* Work request *
Only one stretch of the records below should be repeated. It starts with the line containing "ECOLOGICAL INFORMATION: OSHA" and goes on through the line containing "13. DISPOSAL CONSIDERATIONS", exactly as written.

[Input for this task — start]

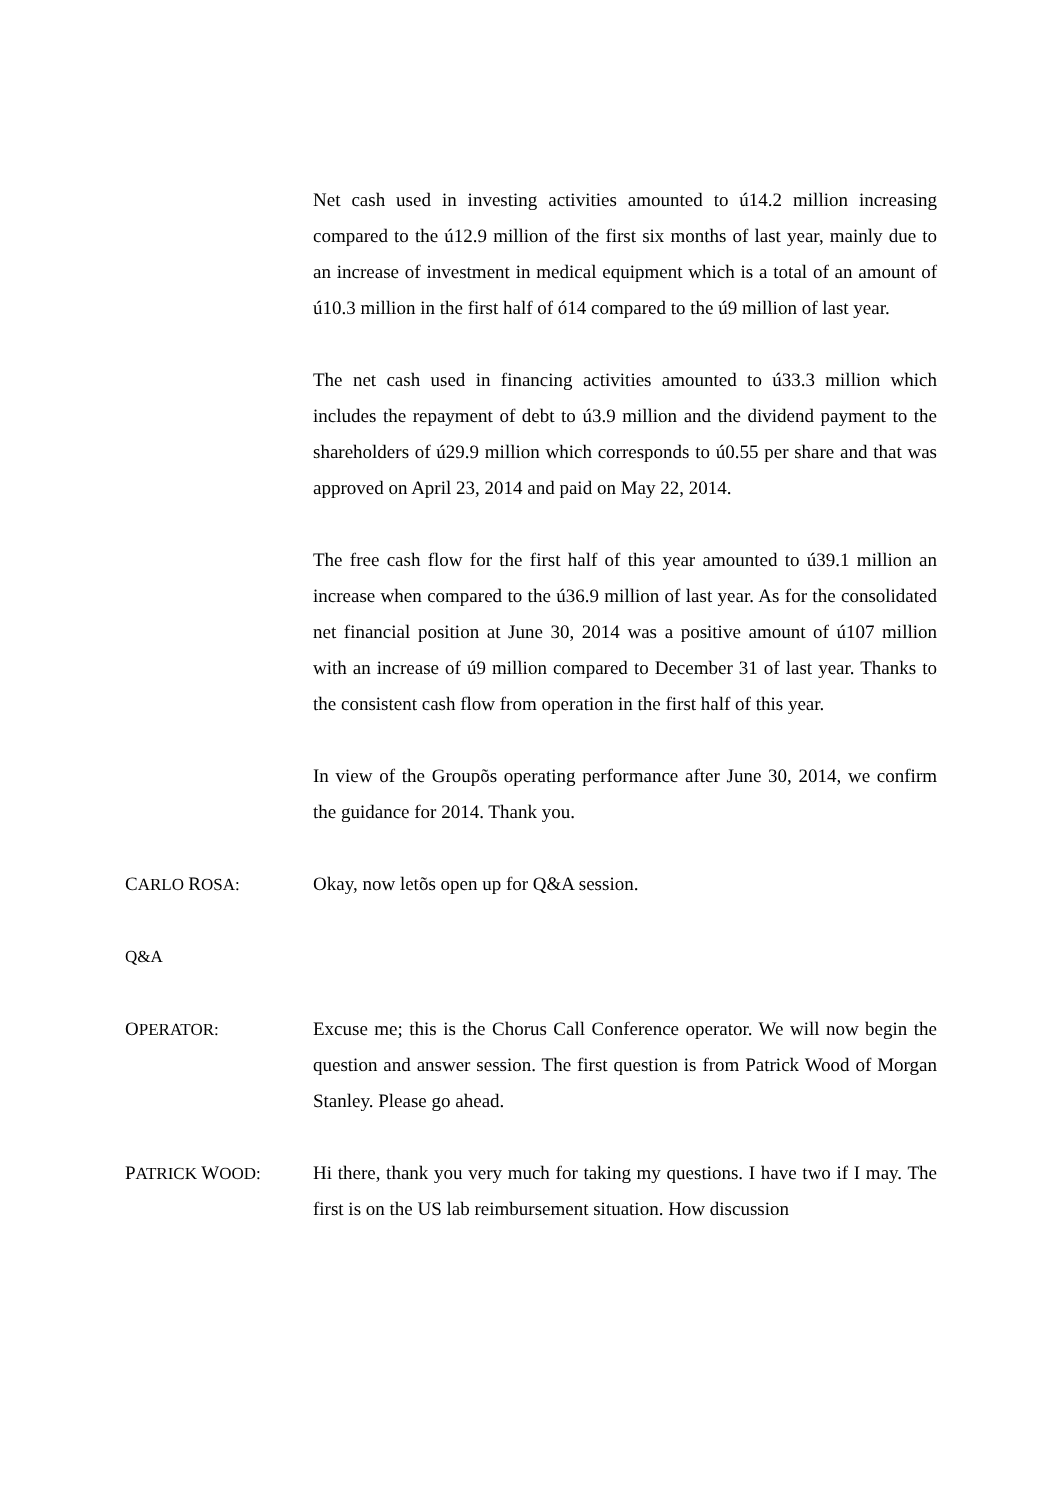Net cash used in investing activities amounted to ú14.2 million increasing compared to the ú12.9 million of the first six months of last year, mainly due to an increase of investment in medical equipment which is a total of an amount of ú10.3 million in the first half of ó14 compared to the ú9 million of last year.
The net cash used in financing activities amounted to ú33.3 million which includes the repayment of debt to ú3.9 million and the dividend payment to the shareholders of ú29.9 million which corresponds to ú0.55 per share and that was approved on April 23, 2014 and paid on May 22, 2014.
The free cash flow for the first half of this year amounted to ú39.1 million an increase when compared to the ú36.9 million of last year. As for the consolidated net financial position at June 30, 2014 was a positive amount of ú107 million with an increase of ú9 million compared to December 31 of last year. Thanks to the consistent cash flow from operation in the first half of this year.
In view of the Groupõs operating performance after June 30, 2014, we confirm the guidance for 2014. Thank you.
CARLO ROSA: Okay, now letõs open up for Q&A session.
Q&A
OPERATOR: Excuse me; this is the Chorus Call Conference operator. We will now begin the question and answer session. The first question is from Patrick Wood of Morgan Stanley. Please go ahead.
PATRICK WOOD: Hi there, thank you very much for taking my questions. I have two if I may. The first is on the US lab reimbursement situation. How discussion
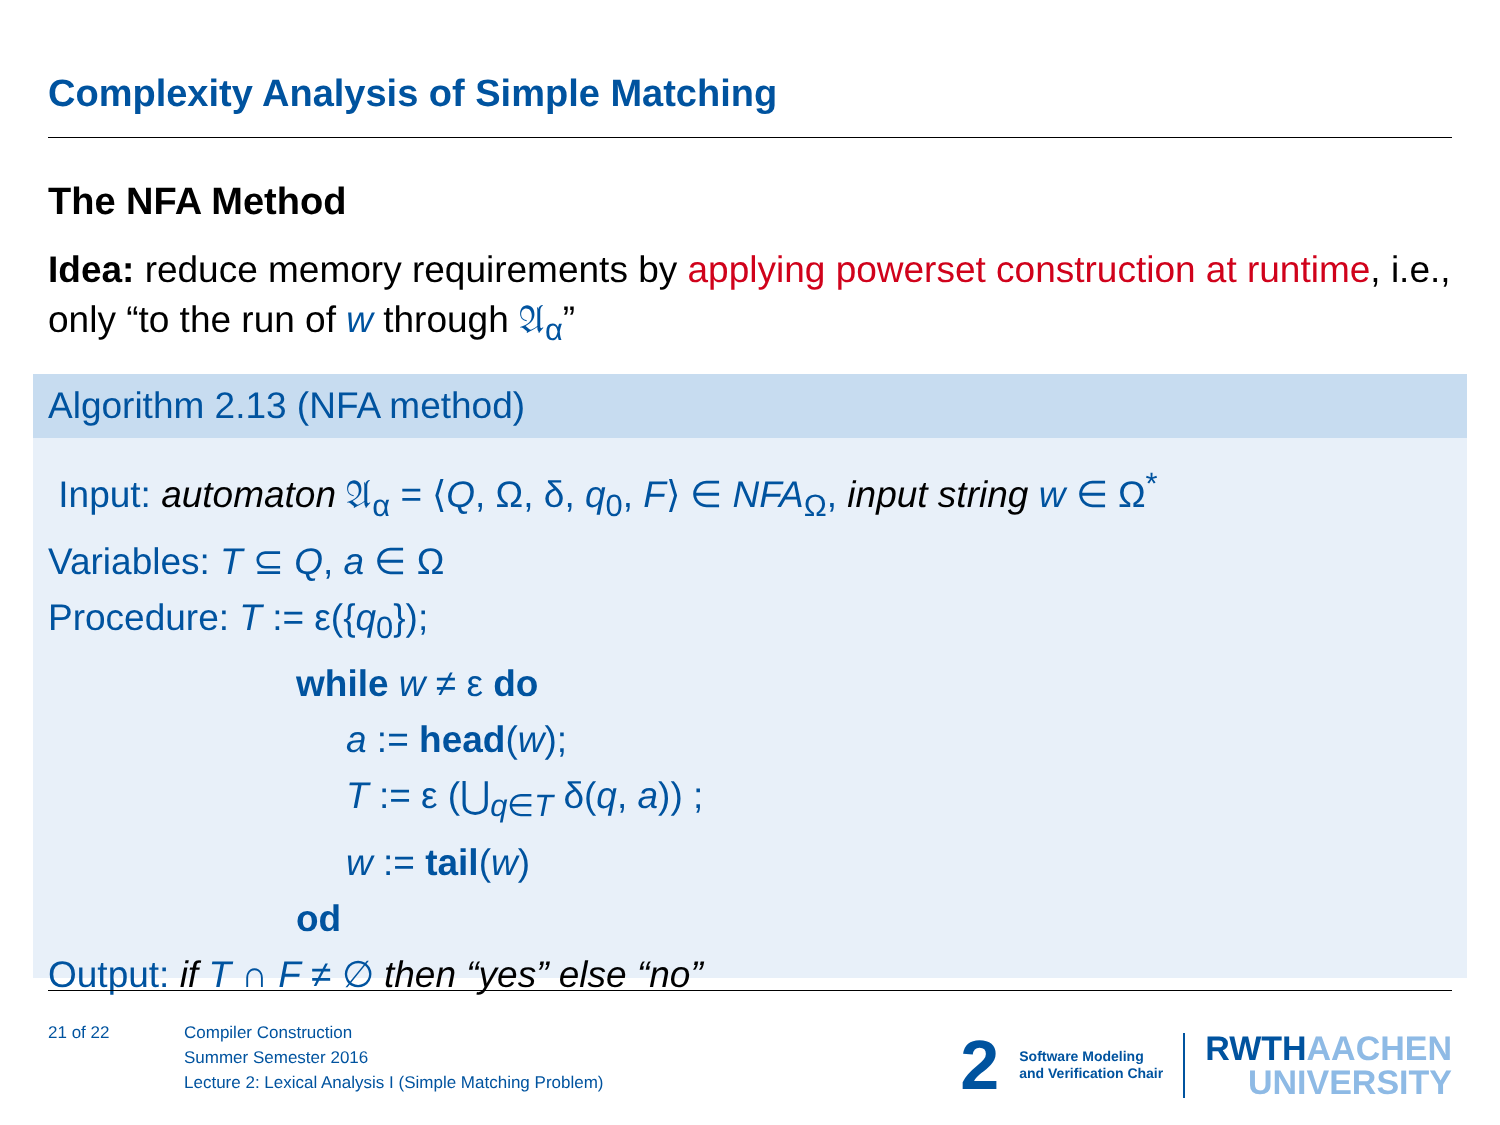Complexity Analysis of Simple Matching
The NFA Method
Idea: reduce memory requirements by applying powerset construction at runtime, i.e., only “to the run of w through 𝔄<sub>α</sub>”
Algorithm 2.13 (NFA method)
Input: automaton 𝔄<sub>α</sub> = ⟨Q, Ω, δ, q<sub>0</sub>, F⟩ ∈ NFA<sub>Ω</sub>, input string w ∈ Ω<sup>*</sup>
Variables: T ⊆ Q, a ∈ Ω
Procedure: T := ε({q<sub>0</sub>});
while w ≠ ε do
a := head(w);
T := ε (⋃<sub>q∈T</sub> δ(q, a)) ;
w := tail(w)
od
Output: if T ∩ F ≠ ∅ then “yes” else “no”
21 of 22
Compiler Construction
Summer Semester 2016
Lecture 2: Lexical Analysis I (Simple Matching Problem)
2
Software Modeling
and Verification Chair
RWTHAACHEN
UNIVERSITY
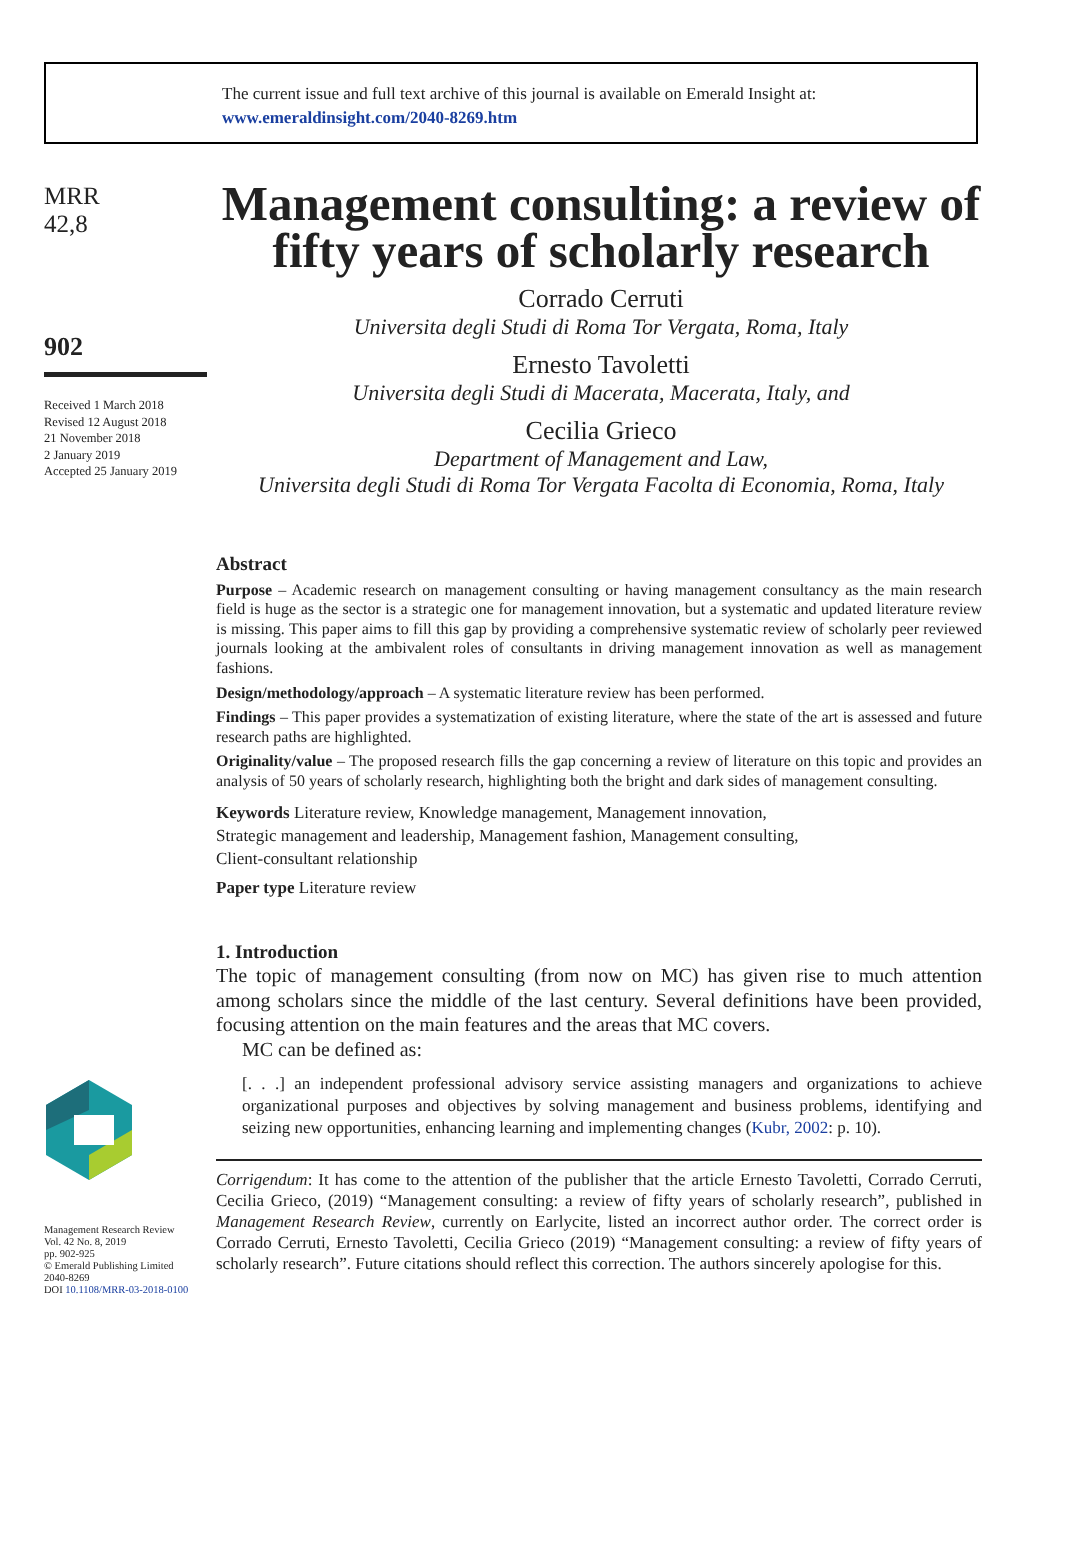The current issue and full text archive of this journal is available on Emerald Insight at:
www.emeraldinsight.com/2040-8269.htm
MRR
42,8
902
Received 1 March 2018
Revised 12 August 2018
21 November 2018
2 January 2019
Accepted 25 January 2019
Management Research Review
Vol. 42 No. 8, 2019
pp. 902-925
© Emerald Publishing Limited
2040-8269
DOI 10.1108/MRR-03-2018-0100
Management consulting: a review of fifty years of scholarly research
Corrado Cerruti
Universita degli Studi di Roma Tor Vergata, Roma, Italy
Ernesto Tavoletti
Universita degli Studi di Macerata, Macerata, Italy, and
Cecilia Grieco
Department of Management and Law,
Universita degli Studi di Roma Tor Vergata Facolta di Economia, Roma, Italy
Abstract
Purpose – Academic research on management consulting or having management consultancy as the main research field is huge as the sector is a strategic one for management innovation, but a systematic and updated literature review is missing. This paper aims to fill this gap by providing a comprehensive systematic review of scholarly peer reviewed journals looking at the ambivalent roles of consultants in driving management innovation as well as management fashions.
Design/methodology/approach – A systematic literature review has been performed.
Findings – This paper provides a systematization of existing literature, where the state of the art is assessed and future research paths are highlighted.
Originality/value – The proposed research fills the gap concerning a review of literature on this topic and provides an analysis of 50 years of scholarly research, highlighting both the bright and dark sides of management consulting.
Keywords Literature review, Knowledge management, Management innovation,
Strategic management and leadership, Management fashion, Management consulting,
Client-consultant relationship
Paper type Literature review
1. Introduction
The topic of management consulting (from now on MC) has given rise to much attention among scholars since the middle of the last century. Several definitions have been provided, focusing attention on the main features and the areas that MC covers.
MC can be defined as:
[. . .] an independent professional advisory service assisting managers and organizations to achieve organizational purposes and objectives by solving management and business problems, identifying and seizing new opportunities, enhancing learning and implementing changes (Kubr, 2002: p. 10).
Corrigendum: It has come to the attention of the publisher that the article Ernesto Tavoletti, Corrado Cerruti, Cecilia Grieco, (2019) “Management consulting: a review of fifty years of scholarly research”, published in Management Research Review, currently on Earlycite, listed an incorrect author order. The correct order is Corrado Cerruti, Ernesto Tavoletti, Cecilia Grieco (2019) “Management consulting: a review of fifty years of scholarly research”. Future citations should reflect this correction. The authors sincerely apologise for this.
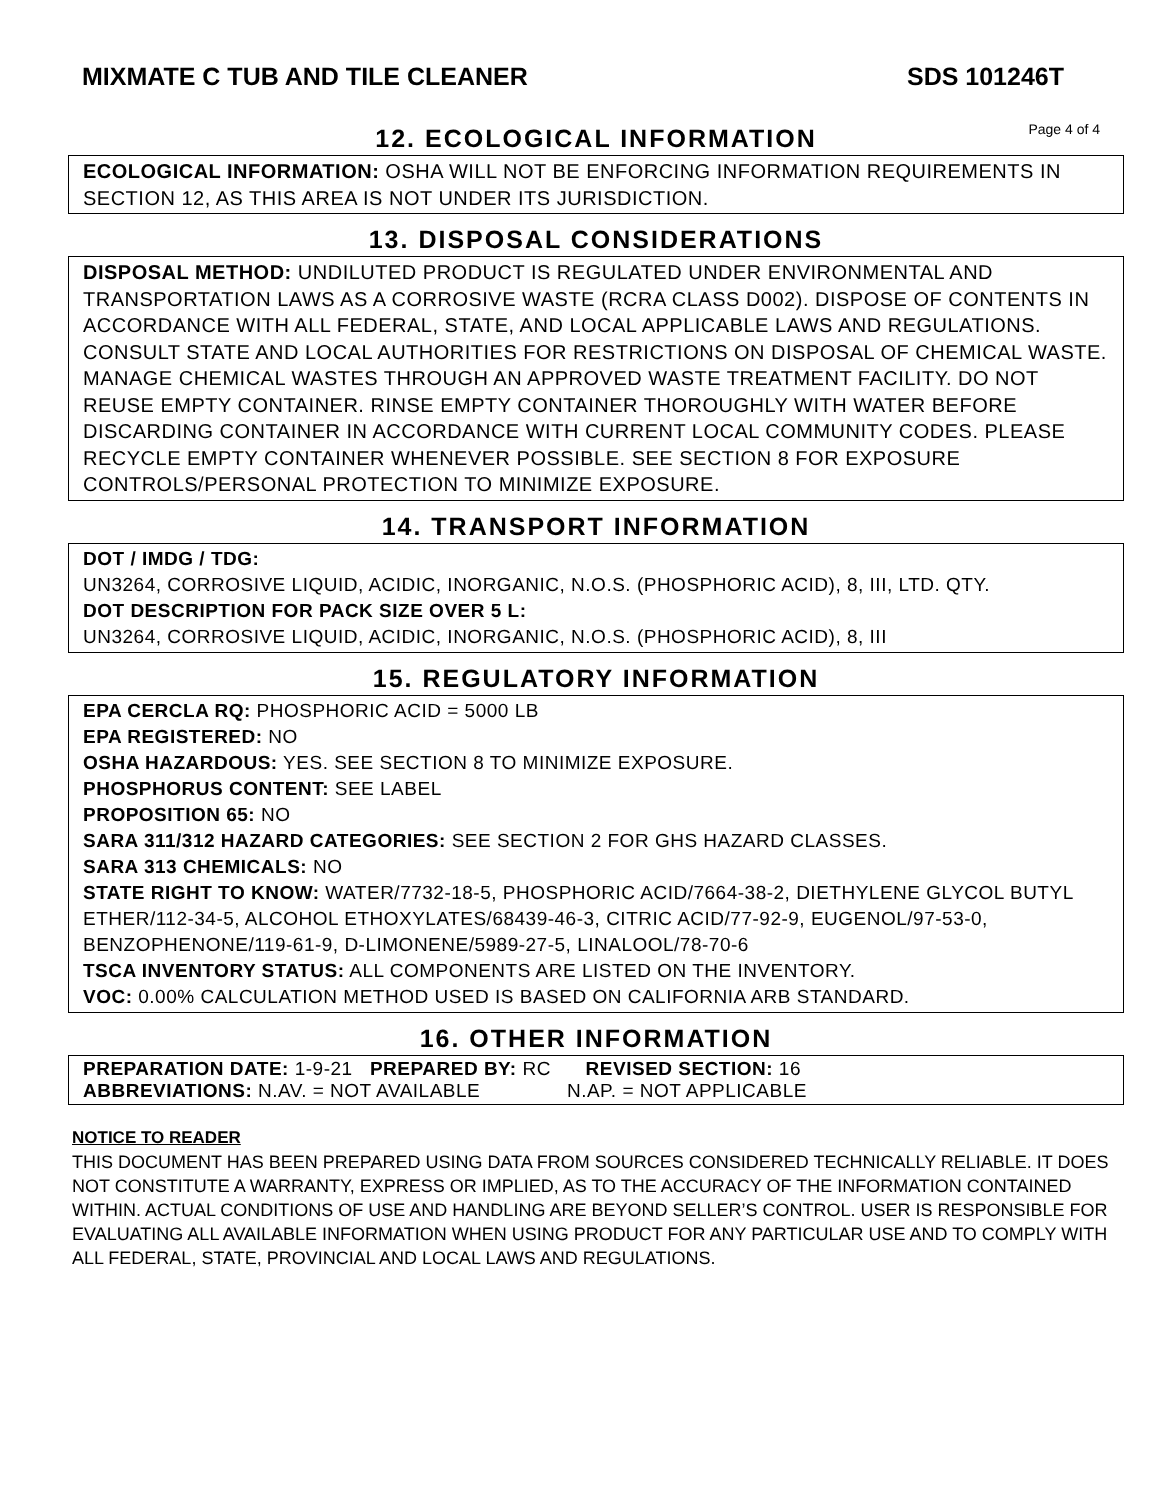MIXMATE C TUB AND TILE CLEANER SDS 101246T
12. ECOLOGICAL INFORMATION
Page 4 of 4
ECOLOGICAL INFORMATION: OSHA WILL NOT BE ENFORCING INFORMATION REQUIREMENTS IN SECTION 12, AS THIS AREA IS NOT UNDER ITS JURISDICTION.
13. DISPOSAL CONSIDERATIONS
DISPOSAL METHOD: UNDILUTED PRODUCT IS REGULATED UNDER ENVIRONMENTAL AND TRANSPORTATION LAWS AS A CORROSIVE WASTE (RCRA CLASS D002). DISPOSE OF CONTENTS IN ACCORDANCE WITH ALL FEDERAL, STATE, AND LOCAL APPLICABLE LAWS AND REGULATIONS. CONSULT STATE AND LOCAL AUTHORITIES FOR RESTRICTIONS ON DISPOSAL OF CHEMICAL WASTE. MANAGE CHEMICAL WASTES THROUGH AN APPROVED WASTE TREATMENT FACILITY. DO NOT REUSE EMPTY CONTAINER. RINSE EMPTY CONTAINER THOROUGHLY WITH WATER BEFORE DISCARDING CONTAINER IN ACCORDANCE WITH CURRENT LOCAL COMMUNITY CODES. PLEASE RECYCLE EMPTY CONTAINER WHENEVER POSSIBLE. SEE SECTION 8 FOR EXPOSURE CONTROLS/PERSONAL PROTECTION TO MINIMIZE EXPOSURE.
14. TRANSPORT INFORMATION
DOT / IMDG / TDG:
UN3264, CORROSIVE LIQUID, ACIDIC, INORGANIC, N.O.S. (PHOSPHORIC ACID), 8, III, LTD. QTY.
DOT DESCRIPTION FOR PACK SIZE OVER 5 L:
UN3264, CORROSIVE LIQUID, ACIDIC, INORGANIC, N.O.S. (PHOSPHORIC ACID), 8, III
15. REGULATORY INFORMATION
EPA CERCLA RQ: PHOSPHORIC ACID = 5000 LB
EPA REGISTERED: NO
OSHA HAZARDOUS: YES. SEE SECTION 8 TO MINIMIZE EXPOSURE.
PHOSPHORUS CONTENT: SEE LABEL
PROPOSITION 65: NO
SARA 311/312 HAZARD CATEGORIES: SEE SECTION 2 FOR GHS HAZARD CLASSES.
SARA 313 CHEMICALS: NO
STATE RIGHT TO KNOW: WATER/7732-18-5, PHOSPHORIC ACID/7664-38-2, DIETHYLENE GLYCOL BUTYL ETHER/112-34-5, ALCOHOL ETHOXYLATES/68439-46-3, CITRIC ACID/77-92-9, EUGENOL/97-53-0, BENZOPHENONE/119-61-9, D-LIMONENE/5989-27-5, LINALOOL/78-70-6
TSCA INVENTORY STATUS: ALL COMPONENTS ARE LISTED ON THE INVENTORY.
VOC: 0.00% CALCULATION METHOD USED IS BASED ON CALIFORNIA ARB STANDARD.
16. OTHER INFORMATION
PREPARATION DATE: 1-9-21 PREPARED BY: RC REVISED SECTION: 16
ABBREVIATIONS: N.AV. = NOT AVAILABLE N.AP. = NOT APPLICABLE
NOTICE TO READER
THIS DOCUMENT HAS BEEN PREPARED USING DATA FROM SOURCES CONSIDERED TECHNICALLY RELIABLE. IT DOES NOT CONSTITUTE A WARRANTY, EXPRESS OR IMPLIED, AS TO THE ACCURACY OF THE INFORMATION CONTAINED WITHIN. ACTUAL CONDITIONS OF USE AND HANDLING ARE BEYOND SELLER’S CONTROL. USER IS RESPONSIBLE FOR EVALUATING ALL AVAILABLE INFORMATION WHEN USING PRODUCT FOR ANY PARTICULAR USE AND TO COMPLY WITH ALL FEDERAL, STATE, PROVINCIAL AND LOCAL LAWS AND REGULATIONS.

[Input for this task — finish]

* Problem solution *
ECOLOGICAL INFORMATION: OSHA WILL NOT BE ENFORCING INFORMATION REQUIREMENTS IN SECTION 12, AS THIS AREA IS NOT UNDER ITS JURISDICTION.
13. DISPOSAL CONSIDERATIONS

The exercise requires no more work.